Comcast workers set up on snowy hill, ignore slidey carnage around them

UPDATE: Comcast sent out a statement regarding this incident. See below.

Like most stories about America's most frustration-inducing company, this video about callous Comcast workers may require some emergency blood pressure meds. Snow on Tuesday made driving in the Indianapolis area dicey. The commute was complicated even further in one neighborhood by a Comcast truck taking up a whole lane of traffic on a very slick road.

The Comcast worker was trying to repair a cable box that was struck by a car that slid off the road. The repairman placed cones around the truck, but there were only four or five cones and not much of a warning for drivers. From what we can see in this video, it doesn't appear that drivers could see the cones, or the Comcast truck, in order to reduce speed as they crested the hill. And so the crashes started.

YouTube user Amish Hacker began filming when one car was already stuck on the side of the road. He asked the Comcast guy if he could park somewhere off the road, in a driveway perhaps, or if he had more cones to put out. The worker said he would put out more cones, but never retrieved them. Instead, the Comcast employee continued working as more cars ran off the road to avoid hitting him. Things became heated when another Comcast worker showed up. The employee didn't seem too concerned about the carnage unfolding. Amish Hacker wrote this on the YouTube description:

"He blew me of because he 'had a job to do.'" Amish Hacker wrote. "Minutes later there was a crash because of the blocked lane. Multiple people were placed in danger. Even after the accident happened in front of them, they continued to work not changing any of their "safety" procedures. They showed ZERO concern for the safety of people before or after the accidents."

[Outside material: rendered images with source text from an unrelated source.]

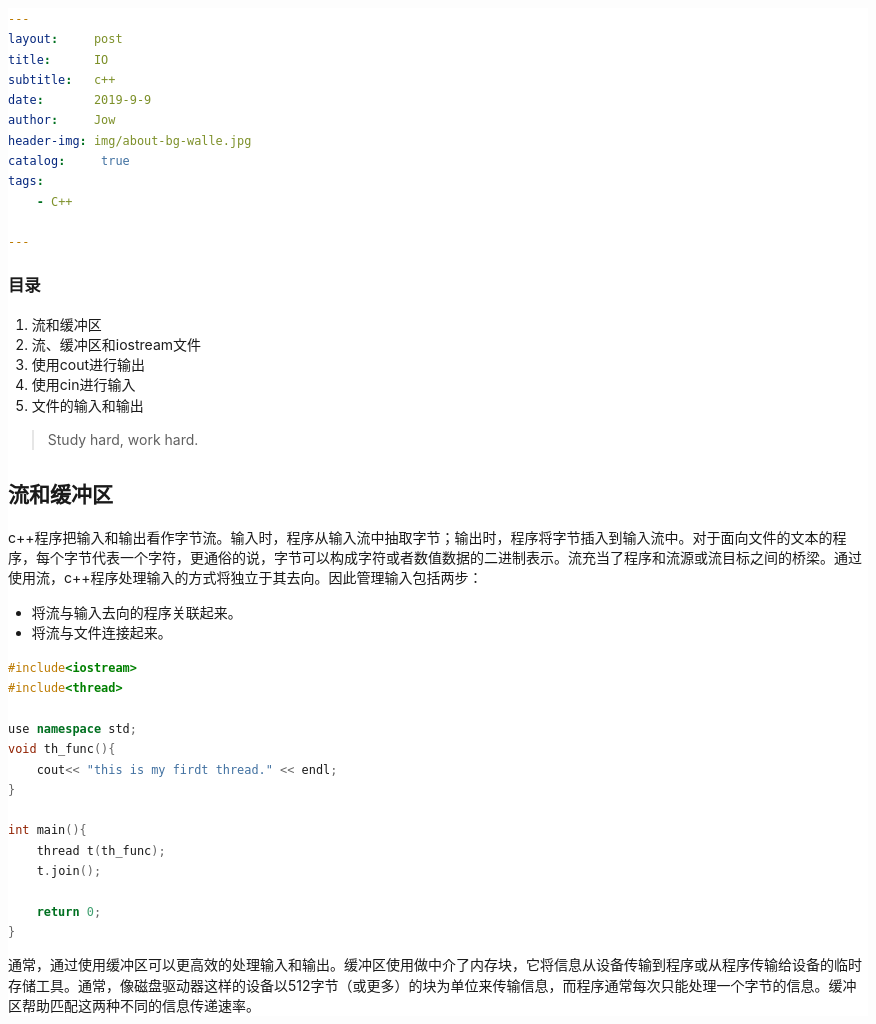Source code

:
 ```yaml
---
layout:     post
title:      IO
subtitle:   c++
date:       2019-9-9
author:     Jow
header-img: img/about-bg-walle.jpg
catalog: 	 true 
tags:
    - C++

---
```


### 目录
1. 流和缓冲区
2. 流、缓冲区和iostream文件
3. 使用cout进行输出
4. 使用cin进行输入
5. 文件的输入和输出


> Study hard, work hard.


## 流和缓冲区
c++程序把输入和输出看作字节流。输入时，程序从输入流中抽取字节；输出时，程序将字节插入到输入流中。对于面向文件的文本的程序，每个字节代表一个字符，更通俗的说，字节可以构成字符或者数值数据的二进制表示。流充当了程序和流源或流目标之间的桥梁。通过使用流，c++程序处理输入的方式将独立于其去向。因此管理输入包括两步：

* 将流与输入去向的程序关联起来。
* 将流与文件连接起来。


```c++
#include<iostream>
#include<thread>

use namespace std;
void th_func(){
	cout<< "this is my firdt thread." << endl;
}

int main(){
	thread t(th_func);
	t.join();
	
	return 0;
}
```

通常，通过使用缓冲区可以更高效的处理输入和输出。缓冲区使用做中介了内存块，它将信息从设备传输到程序或从程序传输给设备的临时存储工具。通常，像磁盘驱动器这样的设备以512字节（或更多）的块为单位来传输信息，而程序通常每次只能处理一个字节的信息。缓冲区帮助匹配这两种不同的信息传递速率。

Moments after getting the blow off from the second employee, a more serious crash occurred. Amish Hacker notes that at least five cars ended up sliding off the road while the Comcast workers were there. The cameraman eventually got his own cones from his home to slow the carnage while the workers continued working without setting up any additional cones. The video is currently going viral, with over 120,000 views in the last 24 hours and growing. Comcast responded to question about the incident via Twitter.

"Thank you for contacting us," the company's Twitter account replied to one user. "We're aware of this issue and are currently working to address."

Comcast released a statement regarding the events capture on the video. Ed Marchetti, SVP of Technical Operations at Comcast Cable, said the company is seriously investigating the matter.

"We are actively investigating what happened when our technicians were on site to restore services during an outage and we will reach out to those who were impacted by this incident," Marchetti said. "Within the next 24-48 hours, my team leaders will meet with our technicians across our company to use this as an example of how important it is to make everyone's safety a priority in everything we do."